About this exercise - Nothing but the lines from the one containing "202 165 10.33" through the last line of the records below should be written out, each exactly as it stands.

Input for this task -

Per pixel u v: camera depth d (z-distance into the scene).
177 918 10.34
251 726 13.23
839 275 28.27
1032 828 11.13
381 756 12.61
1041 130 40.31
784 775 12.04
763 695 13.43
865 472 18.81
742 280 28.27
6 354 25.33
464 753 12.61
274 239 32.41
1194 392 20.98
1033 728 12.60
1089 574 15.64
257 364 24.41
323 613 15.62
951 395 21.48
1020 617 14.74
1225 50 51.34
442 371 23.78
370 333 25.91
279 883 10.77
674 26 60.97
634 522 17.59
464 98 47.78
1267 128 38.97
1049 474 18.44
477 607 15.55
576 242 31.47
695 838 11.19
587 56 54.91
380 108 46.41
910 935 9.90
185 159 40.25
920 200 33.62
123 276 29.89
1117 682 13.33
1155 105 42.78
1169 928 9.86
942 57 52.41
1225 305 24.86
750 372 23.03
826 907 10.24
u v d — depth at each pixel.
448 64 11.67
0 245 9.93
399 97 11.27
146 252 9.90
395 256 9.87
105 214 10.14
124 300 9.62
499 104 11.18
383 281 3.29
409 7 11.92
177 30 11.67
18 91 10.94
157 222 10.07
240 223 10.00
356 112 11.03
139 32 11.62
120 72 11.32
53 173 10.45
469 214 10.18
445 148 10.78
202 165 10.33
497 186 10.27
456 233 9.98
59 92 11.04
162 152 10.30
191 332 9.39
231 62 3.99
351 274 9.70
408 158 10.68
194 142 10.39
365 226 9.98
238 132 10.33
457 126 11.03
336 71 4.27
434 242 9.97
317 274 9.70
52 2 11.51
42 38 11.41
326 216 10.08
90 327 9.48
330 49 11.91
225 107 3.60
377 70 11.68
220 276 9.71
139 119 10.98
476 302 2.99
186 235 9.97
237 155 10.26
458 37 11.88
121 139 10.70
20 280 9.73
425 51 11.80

Result below -
202 165 10.33
497 186 10.27
456 233 9.98
59 92 11.04
162 152 10.30
191 332 9.39
231 62 3.99
351 274 9.70
408 158 10.68
194 142 10.39
365 226 9.98
238 132 10.33
457 126 11.03
336 71 4.27
434 242 9.97
317 274 9.70
52 2 11.51
42 38 11.41
326 216 10.08
90 327 9.48
330 49 11.91
225 107 3.60
377 70 11.68
220 276 9.71
139 119 10.98
476 302 2.99
186 235 9.97
237 155 10.26
458 37 11.88
121 139 10.70
20 280 9.73
425 51 11.80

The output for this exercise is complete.